- EXERCISE PROMPT
From the first line of the entries down to the line with "Figure 11. Schematic", write out every line exactly; that last line counts, but pictures do not.

(Items listed in a dataset)
Start of Block

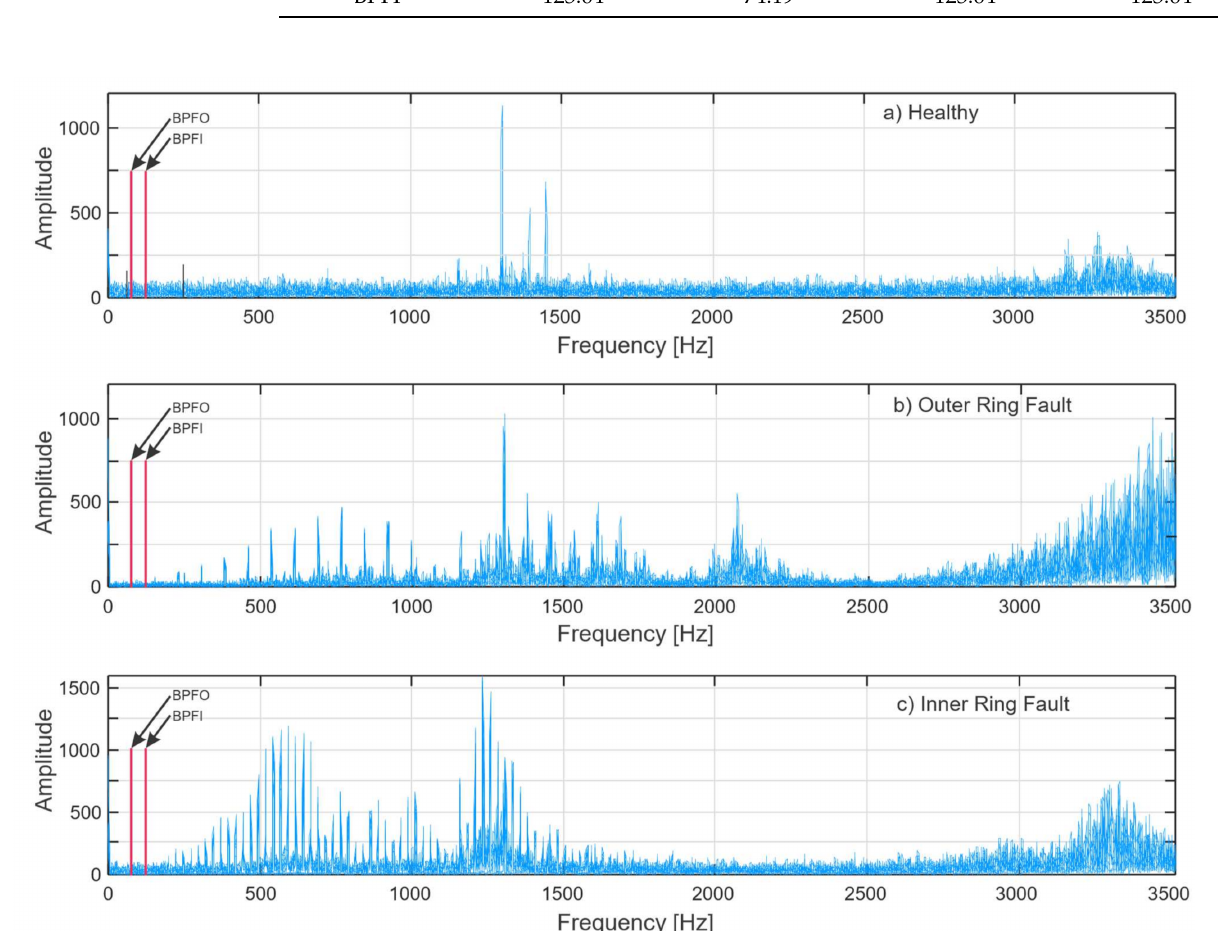
Figure 7. Raw vibration signal spectra of: ( a ) Healthy bearing; ( b ) Bearing with inner ring fault; ( c ) Bearing with outer ring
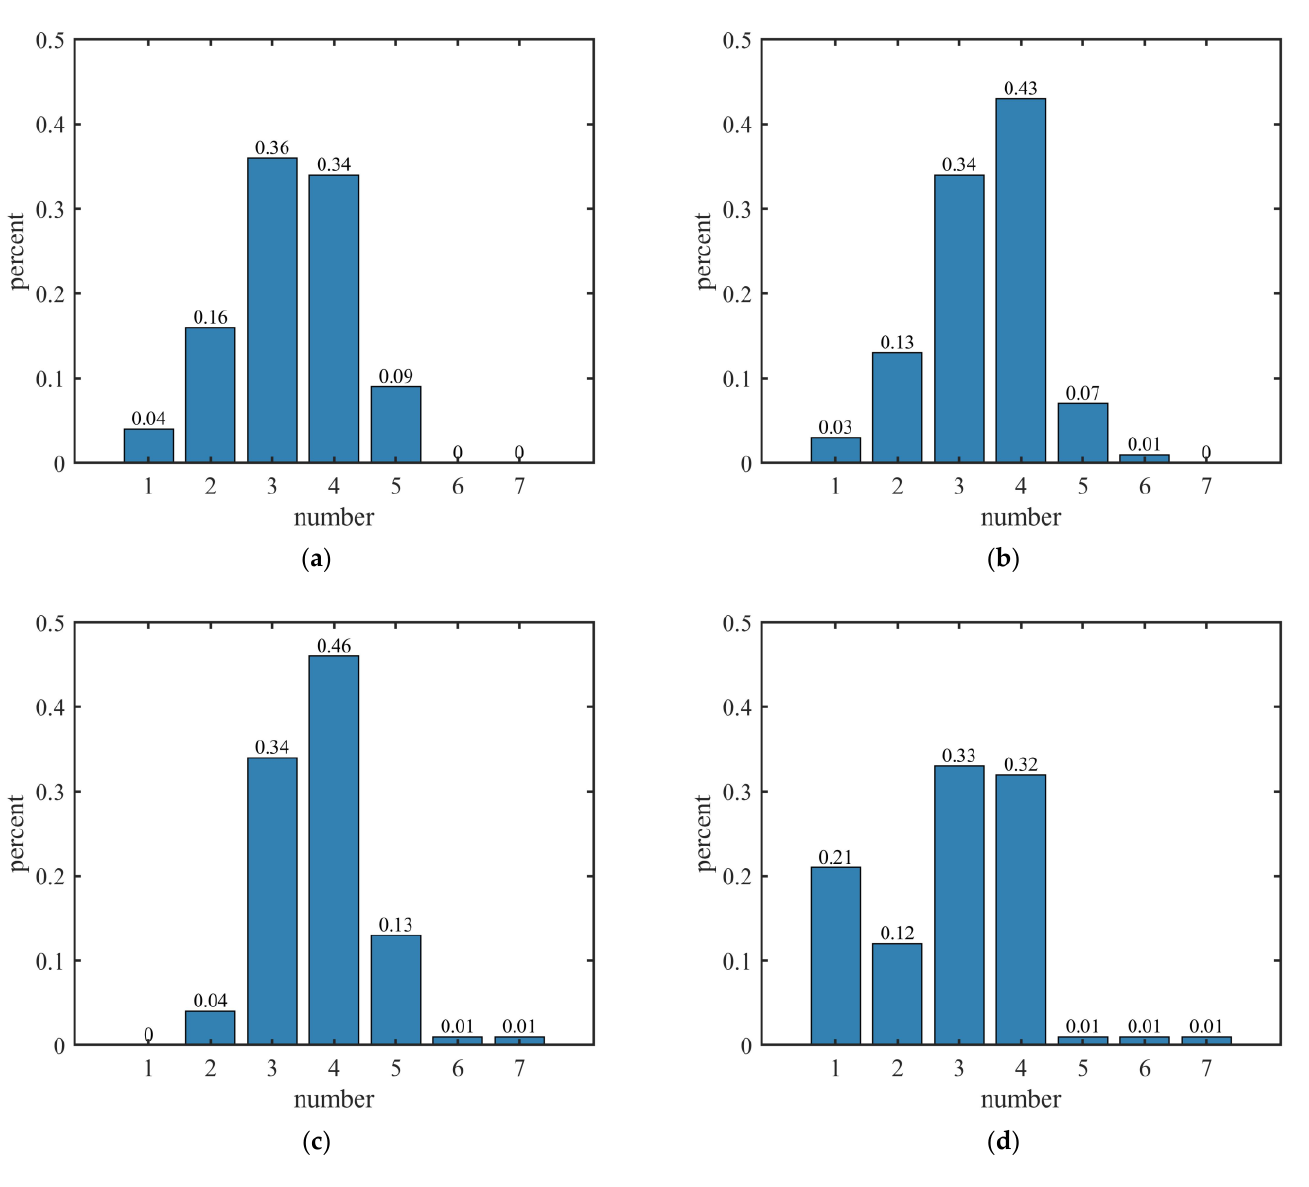
Figure 6. Quantitative distribution of source number: ( a ) quantitative distribution of source number employing two modes, including original signal and mode 1; ( b ) quantitative distribution of source number employing three modes, including original signal, mode 1, and mode 2; ( c ) quantitative distribution of source number employing four modes, including original signal, mode 1, mode 2, and mode 3 ; ( d ) quantitative distribution of source number without multimodal fusion.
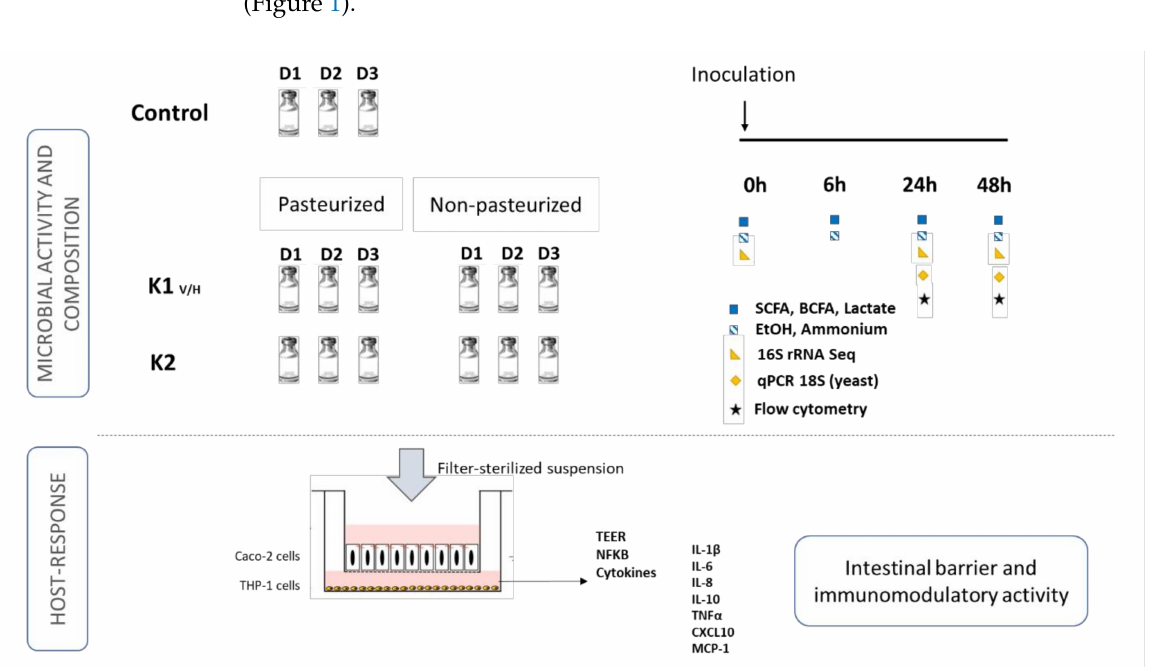
Figure 1. Schematic representation of the experimental set up. SFCA = short-chain fatty acid; BCFA = branched-chain fatty acid; EtOH = ethanol; TEER = transepithelial electrical resistance. D = donor; K =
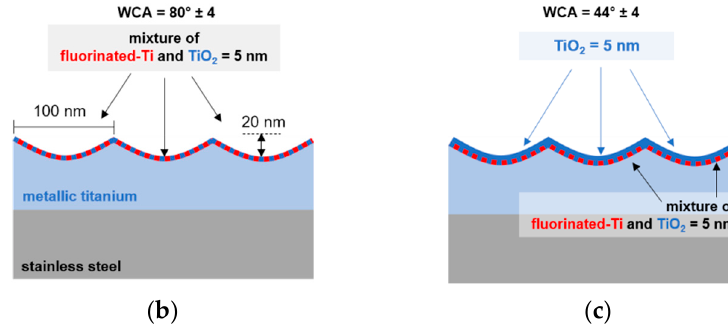
Figure 11. Schematic representation of the surface chemistry and morphology of ( a ) aTiO 2 , ( b ) cTi , and ( c ) cTi+P surfaces.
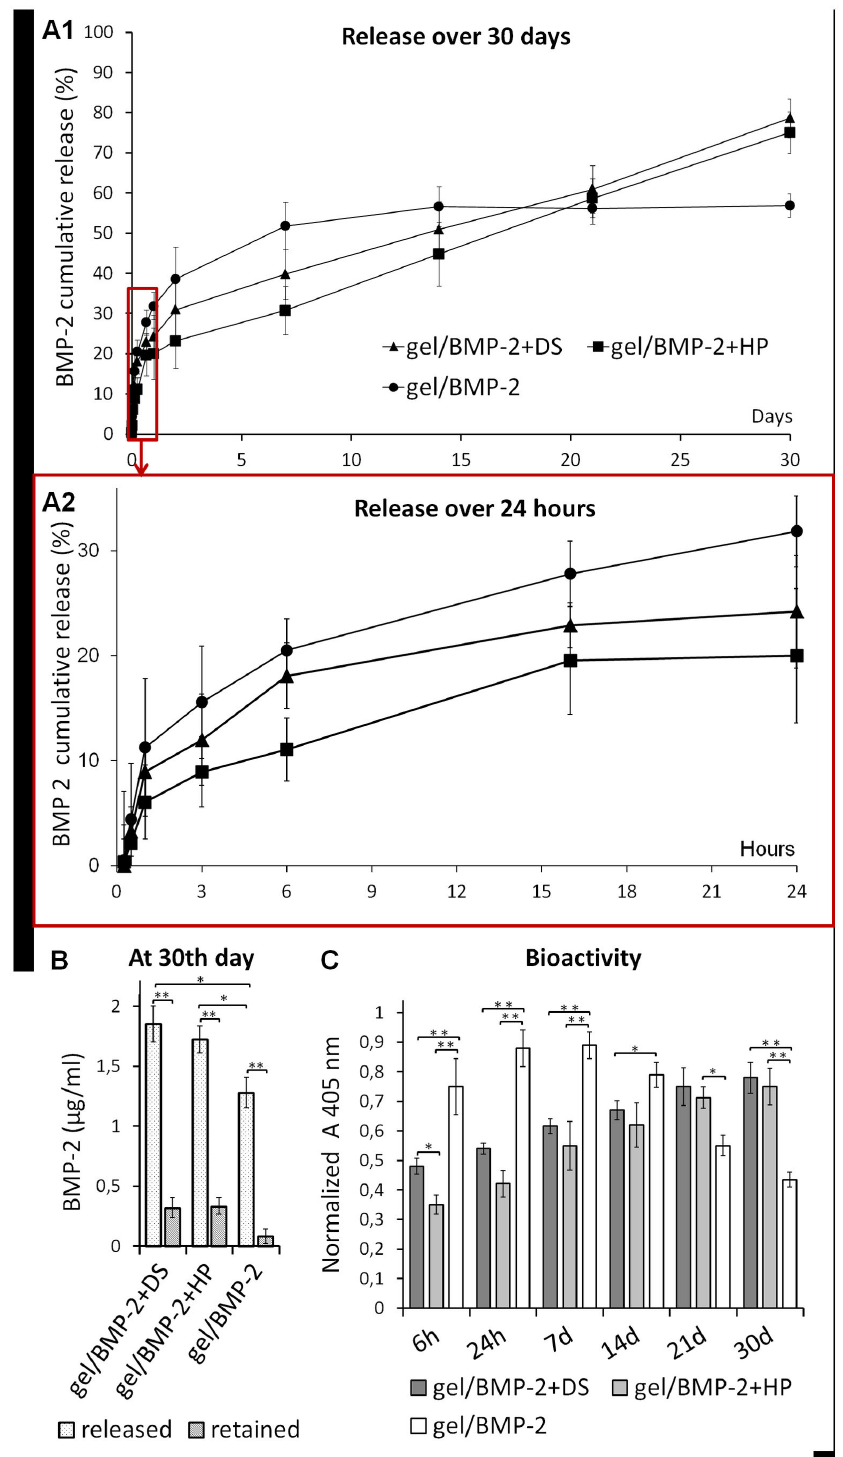
Figure 1. In vitro release of BMP-2 from gel/BMP-2+DS, gel/BMP-2+HP and gel/BMP-2 over 30 days (A1) and over 24 h (A2). The amount of BMP-2 measured by ELISA is shown as the cumulative release normalized to the control release. (B) BMP-2 released/retained from the constructs after 30 days. (C) The bioactivity of BMP-2 released over 30 days as assessed by the ALP activity of myoblast cells. The values represent the mean ± SD (n=3). Error bars represent the SD (n=3); *p<0.05 and **p<0.01. doi: 10.1371/journal.pone.0078551.g001 PLOS ONE |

End of Block

- COMPLETED EXERCISE
Figure 7. Raw vibration signal spectra of: ( a ) Healthy bearing; ( b ) Bearing with inner ring fault; ( c ) Bearing with outer ring
Figure 6. Quantitative distribution of source number: ( a ) quantitative distribution of source number employing two modes, including original signal and mode 1; ( b ) quantitative distribution of source number employing three modes, including original signal, mode 1, and mode 2; ( c ) quantitative distribution of source number employing four modes, including original signal, mode 1, mode 2, and mode 3 ; ( d ) quantitative distribution of source number without multimodal fusion.
Figure 1. Schematic representation of the experimental set up. SFCA = short-chain fatty acid; BCFA = branched-chain fatty acid; EtOH = ethanol; TEER = transepithelial electrical resistance. D = donor; K =
Figure 11. Schematic representation of the surface chemistry and morphology of ( a ) aTiO 2 , ( b ) cTi , and ( c ) cTi+P surfaces.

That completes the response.